When there was an error on the first transmission the second syscall returns the error code of that failure. The second PDU is lost.

From this point the socket is ready to get and process the third PDU. So how does the timeout cope with this behavior?

For that reason WAIT_TX_DONE (blocking until the transmission is finished) makes more sense as it directly returns the failure to the specific transmission.

As far as your findings hartkopp, it seems that the behavior of my program does not change whether the timeout is 0.1 or if it is 2.0 or more, so the only real issue I have encountered is that after it hits the timeout once, it never recovers. I am curious for your thoughts on that. Thanks for the help and I apologize for my error!

tlalexander commented 1 year ago

Thanks for the reply.

The timeout triggers when I transmit too quickly without the WAIT_TX_DONE flag. I am not sure exactly what is happening, but if I send data too fast using my loop above, I will send a few packets and then quickly have some kind of issue, and timeout. Then all subsequent calls to send will fail with the same timeout. It feels like that is an error, since the transmissions only take a few milliseconds, and after a two second timeout it should be able to transmit again. I am happy to investigate this further but I am not sure what to check. Maybe there is an issue with the timeout behavior.

hartkopp commented 1 year ago

The timeout triggers when I transmit too quickly without the WAIT_TX_DONE flag.

Ok, good. That fits my expectations.

I am not sure exactly what is happening, but if I send data too fast using my loop above, I will send a few packets and then quickly have some kind of issue, and timeout. Then all subsequent calls to send will fail with the same timeout. It feels like that is an error, since the transmissions only take a few milliseconds, and after a two second timeout it should be able to transmit again.

As described in my last answer the socket provides the first error to the second syscall. So it is not about time (timeout) but about the following send() syscall.

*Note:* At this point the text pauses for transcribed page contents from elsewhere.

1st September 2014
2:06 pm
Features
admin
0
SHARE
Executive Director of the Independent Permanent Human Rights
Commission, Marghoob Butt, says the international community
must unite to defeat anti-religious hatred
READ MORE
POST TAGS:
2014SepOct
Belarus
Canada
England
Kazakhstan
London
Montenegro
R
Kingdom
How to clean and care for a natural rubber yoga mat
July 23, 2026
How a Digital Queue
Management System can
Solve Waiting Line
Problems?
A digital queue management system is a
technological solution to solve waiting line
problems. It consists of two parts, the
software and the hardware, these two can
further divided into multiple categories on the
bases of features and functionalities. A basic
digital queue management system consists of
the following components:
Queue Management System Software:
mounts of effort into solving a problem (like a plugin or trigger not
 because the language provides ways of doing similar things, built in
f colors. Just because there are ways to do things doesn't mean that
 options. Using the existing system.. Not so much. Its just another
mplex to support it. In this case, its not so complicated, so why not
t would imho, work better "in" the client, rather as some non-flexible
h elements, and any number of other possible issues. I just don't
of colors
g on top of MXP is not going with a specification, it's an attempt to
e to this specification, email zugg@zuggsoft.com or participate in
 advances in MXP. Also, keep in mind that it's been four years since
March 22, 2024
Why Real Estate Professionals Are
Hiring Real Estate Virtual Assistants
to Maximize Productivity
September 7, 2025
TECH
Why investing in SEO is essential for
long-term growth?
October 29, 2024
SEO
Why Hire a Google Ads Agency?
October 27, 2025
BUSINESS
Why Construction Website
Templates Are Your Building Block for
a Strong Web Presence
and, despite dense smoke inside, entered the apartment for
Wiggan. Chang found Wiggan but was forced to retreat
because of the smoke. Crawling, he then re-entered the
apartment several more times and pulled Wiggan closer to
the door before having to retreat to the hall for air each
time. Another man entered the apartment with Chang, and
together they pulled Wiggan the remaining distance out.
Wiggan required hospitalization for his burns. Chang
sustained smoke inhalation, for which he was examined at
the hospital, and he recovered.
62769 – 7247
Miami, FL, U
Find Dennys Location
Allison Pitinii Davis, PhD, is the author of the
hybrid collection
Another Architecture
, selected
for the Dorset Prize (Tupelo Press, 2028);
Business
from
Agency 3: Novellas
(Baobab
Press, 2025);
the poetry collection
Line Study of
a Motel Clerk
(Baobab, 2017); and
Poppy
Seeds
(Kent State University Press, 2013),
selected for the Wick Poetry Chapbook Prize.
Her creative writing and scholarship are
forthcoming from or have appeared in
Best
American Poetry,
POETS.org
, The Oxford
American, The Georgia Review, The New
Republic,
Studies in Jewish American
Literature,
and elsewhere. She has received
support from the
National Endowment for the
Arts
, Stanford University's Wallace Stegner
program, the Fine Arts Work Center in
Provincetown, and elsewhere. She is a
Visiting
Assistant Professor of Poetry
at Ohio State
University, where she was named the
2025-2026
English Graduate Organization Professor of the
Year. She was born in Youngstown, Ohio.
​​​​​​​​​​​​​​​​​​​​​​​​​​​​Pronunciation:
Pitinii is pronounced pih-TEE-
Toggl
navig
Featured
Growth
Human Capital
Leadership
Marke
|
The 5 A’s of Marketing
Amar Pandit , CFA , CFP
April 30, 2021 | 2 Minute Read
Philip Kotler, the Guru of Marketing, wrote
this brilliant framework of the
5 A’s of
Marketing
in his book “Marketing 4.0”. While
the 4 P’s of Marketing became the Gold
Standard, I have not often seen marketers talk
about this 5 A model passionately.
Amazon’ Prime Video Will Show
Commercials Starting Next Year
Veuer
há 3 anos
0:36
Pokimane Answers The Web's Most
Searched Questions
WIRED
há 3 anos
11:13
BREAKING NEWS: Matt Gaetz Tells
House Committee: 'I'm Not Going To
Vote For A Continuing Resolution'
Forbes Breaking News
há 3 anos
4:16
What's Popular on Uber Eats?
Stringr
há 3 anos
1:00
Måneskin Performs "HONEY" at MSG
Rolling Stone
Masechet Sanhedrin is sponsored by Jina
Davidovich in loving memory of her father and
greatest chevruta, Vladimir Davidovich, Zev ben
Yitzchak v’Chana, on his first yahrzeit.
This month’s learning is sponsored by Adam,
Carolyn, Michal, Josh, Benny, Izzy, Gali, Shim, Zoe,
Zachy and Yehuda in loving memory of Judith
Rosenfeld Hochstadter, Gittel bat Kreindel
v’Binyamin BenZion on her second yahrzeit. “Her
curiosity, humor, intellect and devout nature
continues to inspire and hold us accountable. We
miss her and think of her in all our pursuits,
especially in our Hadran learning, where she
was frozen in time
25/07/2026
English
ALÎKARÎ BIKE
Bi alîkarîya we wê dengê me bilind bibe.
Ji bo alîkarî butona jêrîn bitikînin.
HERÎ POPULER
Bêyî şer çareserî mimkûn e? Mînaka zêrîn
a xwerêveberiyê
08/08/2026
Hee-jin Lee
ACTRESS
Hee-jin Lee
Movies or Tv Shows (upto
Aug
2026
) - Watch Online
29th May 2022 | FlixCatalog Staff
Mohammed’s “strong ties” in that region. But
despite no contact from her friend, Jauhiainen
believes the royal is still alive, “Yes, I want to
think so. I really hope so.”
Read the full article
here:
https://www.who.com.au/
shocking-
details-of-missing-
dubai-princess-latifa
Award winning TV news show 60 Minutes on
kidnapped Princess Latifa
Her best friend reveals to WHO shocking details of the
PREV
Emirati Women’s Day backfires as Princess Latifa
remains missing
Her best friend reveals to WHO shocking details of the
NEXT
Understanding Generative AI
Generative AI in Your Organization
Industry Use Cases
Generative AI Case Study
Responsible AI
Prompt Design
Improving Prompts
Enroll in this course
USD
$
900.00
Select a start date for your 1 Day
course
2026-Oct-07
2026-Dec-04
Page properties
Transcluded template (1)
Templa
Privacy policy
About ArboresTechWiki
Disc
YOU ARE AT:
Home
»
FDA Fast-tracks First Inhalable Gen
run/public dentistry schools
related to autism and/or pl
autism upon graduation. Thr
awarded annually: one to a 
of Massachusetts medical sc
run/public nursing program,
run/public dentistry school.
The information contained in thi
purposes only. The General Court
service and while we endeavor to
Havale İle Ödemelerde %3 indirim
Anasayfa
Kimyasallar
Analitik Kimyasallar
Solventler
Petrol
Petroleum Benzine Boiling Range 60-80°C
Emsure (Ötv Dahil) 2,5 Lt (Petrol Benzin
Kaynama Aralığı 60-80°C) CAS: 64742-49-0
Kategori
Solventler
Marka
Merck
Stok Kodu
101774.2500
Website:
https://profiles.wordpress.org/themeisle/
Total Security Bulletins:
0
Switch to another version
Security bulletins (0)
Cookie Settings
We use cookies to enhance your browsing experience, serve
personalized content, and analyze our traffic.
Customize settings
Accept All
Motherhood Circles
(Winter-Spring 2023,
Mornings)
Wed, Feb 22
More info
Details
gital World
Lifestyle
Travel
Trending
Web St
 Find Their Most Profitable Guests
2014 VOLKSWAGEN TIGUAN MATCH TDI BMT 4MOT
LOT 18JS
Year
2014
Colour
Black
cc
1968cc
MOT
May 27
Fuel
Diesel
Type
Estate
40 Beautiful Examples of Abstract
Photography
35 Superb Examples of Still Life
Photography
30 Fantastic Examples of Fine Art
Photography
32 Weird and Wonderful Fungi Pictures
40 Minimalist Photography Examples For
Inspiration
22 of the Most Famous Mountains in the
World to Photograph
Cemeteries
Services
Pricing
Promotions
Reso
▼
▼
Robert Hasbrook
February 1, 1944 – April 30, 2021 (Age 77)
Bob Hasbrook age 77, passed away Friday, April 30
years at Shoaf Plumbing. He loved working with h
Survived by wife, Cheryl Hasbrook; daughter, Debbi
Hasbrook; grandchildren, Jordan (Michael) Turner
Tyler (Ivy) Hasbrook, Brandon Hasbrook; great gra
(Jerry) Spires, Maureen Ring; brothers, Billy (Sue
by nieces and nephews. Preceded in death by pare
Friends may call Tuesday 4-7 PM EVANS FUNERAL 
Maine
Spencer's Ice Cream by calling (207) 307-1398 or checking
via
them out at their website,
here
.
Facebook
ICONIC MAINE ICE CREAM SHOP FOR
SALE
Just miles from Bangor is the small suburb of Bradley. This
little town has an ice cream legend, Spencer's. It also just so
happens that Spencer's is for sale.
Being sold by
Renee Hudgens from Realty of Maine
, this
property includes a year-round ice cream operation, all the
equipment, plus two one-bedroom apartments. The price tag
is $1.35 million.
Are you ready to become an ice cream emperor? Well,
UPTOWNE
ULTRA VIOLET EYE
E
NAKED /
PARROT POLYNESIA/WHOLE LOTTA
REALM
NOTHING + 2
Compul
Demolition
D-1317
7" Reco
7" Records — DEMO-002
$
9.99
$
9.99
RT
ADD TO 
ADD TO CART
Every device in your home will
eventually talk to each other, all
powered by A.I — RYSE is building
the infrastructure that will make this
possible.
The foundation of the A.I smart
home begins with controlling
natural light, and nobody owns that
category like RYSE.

Using the socket without WAIT_TX_DONE was a (too) positive assumption that the transmission will not run into errors and that after an error the programmer is closing the socket. This is some ancient behaviour from the initial implementation 10 years ago. When the driver got into the Linux Mainline kernel I was not sure if we should really block the userspace application when sending the first PDU and I also got no feedback on that from the community. So it stayed in the code.

I am happy to investigate this further but I am not sure what to check. Maybe there is an issue with the timeout behavior.

Thanks but I think, there is nothing more for you to investigate. Your descriptions helped a lot to clear this up. When enabling WAIT_TX_DONE it should just work fine in your setup.

Many thanks, Oliver

tlalexander commented 1 year ago

Ah okay. So if I do not set the flag, once I get the error I would have to close the socket. I think at one point I tried that, and the program locked up, unable to close the socket. It seemed basically impossible to recover from errors like that. But anyway, I will use the flag. Thanks for your help!